Isto nos tem levado a buscar também mudanças nas estruturas organizacionais, integrar as intervenções de diferentes áreas, pastoral, psicossocial, pedagógica e tutoriais, em uma área somente que se integre e dinamize, buscando “despatologizar” – (deixar de ser doença) a relação com os alunos e dar-lhes uma orientação para a busca do bem-estar. E nisso deve haver um claro convencimento de que não é um aluno problemático, deve haver uma clara condenação que não é um aluno problemático, senão um aluno que passa por situações problemáticas ou está inserido em um contexto problemático.

Estabelecemos um departamento de Integração, onde são acompanhados os alunos com dificuldades que afetam seu desempenho acadêmico.

Tentamos evitar, na medida do possível, os diálogos terapêuticos no interior dos gabinetes, levando os alunos das classes, para oferecer intervenções mais espontâneas, nos pátios, corredores e espaços informais. Estamos determinados a realizar novas intervenções de grupo, em pequenos grupos ou cursos completos.

Eliminar por um ano as grandes sanções como condicionalidade e cancelamento de matrícula, permitindo que os alunos pudessem começar do zero, sem o lastro de anos anteriores.

Identificar os professores que são capazes de estabelecer relações positivas com os alunos, para um seguimento mais personalizado quando seja necessário.

Começamos a usar as ferramentas que são usadas no mundo empresarial para incentivar o espírito de identidade no corpo docente e nos alunos, tais como ferramentas de coaching, (assessoria pessoal e profissional que combina prática e procedimentos distintos, visando dar suporte às pessoas para que criem uma vida ideal.

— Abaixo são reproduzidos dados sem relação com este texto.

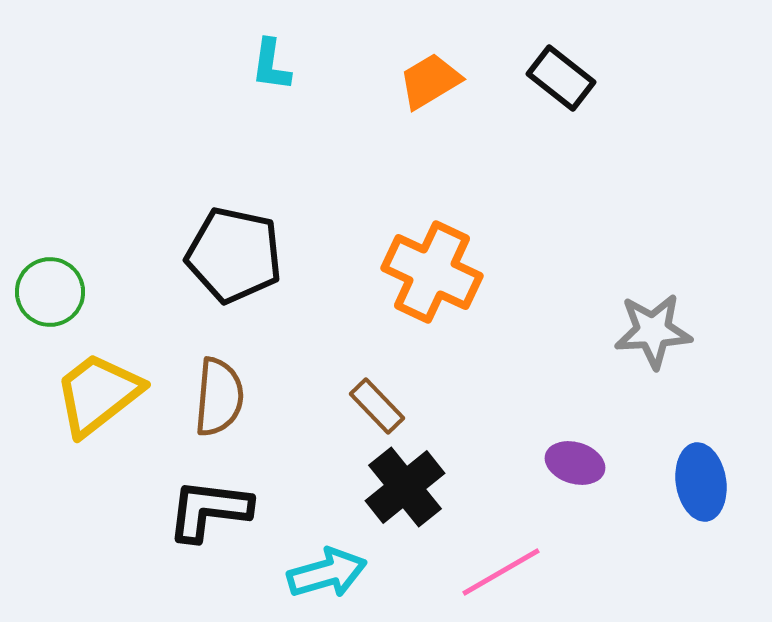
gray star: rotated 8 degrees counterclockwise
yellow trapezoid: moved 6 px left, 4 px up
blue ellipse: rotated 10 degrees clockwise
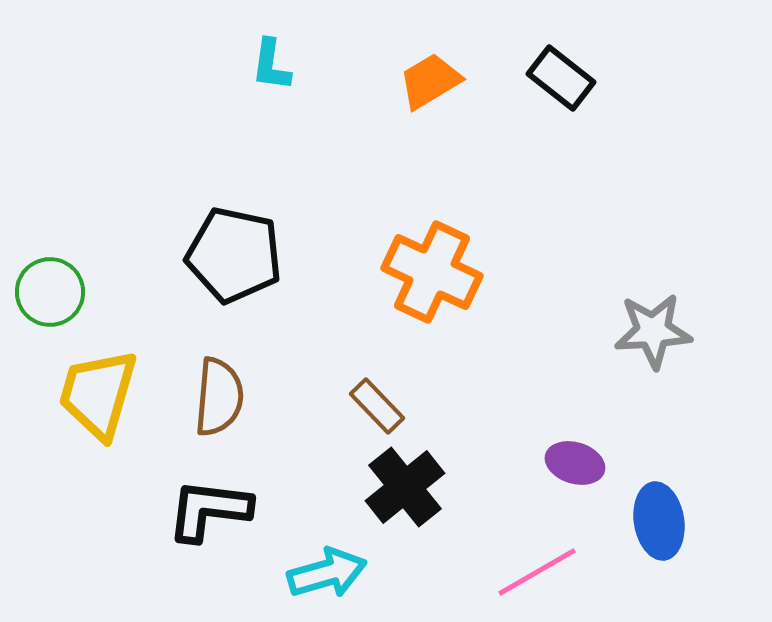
yellow trapezoid: rotated 36 degrees counterclockwise
blue ellipse: moved 42 px left, 39 px down
pink line: moved 36 px right
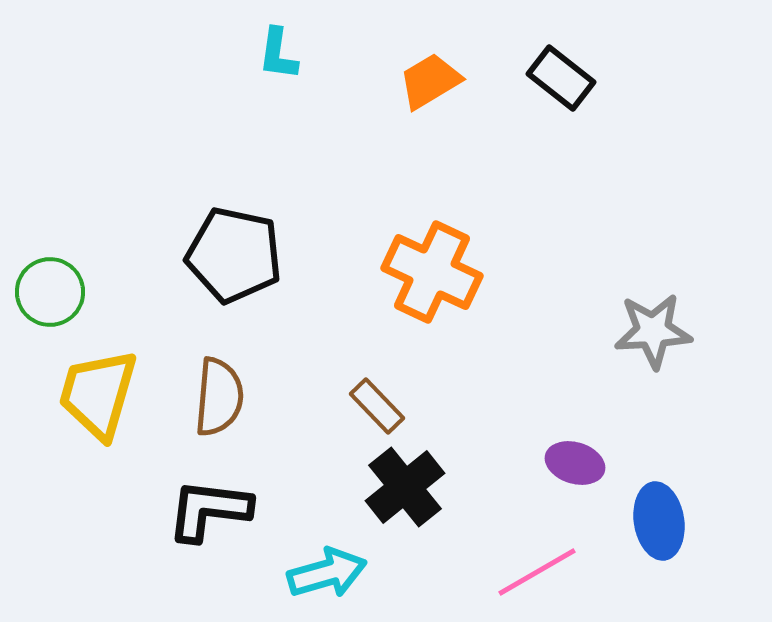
cyan L-shape: moved 7 px right, 11 px up
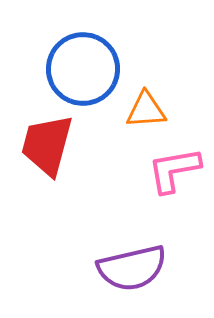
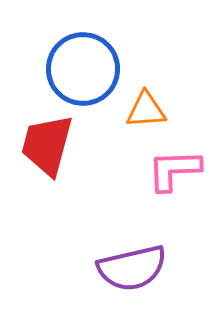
pink L-shape: rotated 8 degrees clockwise
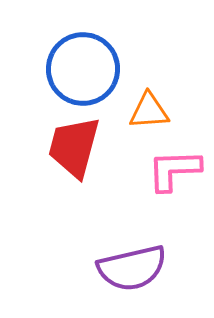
orange triangle: moved 3 px right, 1 px down
red trapezoid: moved 27 px right, 2 px down
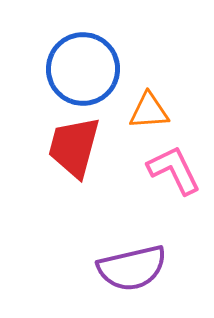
pink L-shape: rotated 66 degrees clockwise
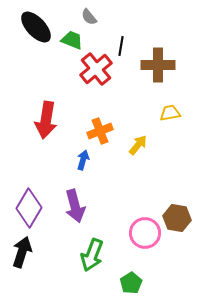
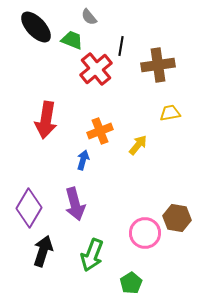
brown cross: rotated 8 degrees counterclockwise
purple arrow: moved 2 px up
black arrow: moved 21 px right, 1 px up
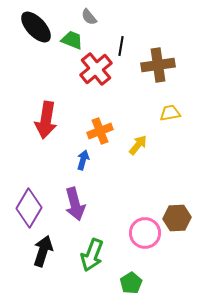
brown hexagon: rotated 12 degrees counterclockwise
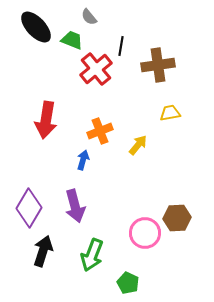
purple arrow: moved 2 px down
green pentagon: moved 3 px left; rotated 15 degrees counterclockwise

Leva a novos entendimentos, alternativas e opções capazes de fazer com que ele amplie suas realizações e conquistas), motivacionais, do logotipo.

Estabelecer um sistema de acompanhamento e avaliação das realizações.

Finalmente surgirá a pergunta: o que aconteceu com os oito alunos que motivaram esta reflexão?

Temos que ser francos, nem tudo foi bem sucedido: quatro deles fortemente comprometidos com a proposta, dois foram capazes de terminar seu ensino secundário com sucesso e os outros dois continuaram na faculdade sem as dificuldades anteriores. Dois deles foram superados pelas circunstâncias do seu ambiente, o que significou que passaram por um processo mais lento, mas constante. Finalmente, dois deles deixaram a escola, voluntariamente, não quiseram continuar e preferiram mudar.

Não há receitas, não há nenhuma magia, estabelecemos processos de mudança e queremos sustentá-los, no entanto é possível que em alguns casos “o impulso da morte”, como diria Freud, seja mais forte e teremos que aceitá-lo, teríamos como educadores ser capazes de poder acompanhar também estes processos, mas isso daria tema para outras reflexões. Enquanto isso, para seguir sendo nós mesmos, mas um pouco melhor cada dia: “Sejamos inteligentes, coloquemos o acento sobre o AMOR”.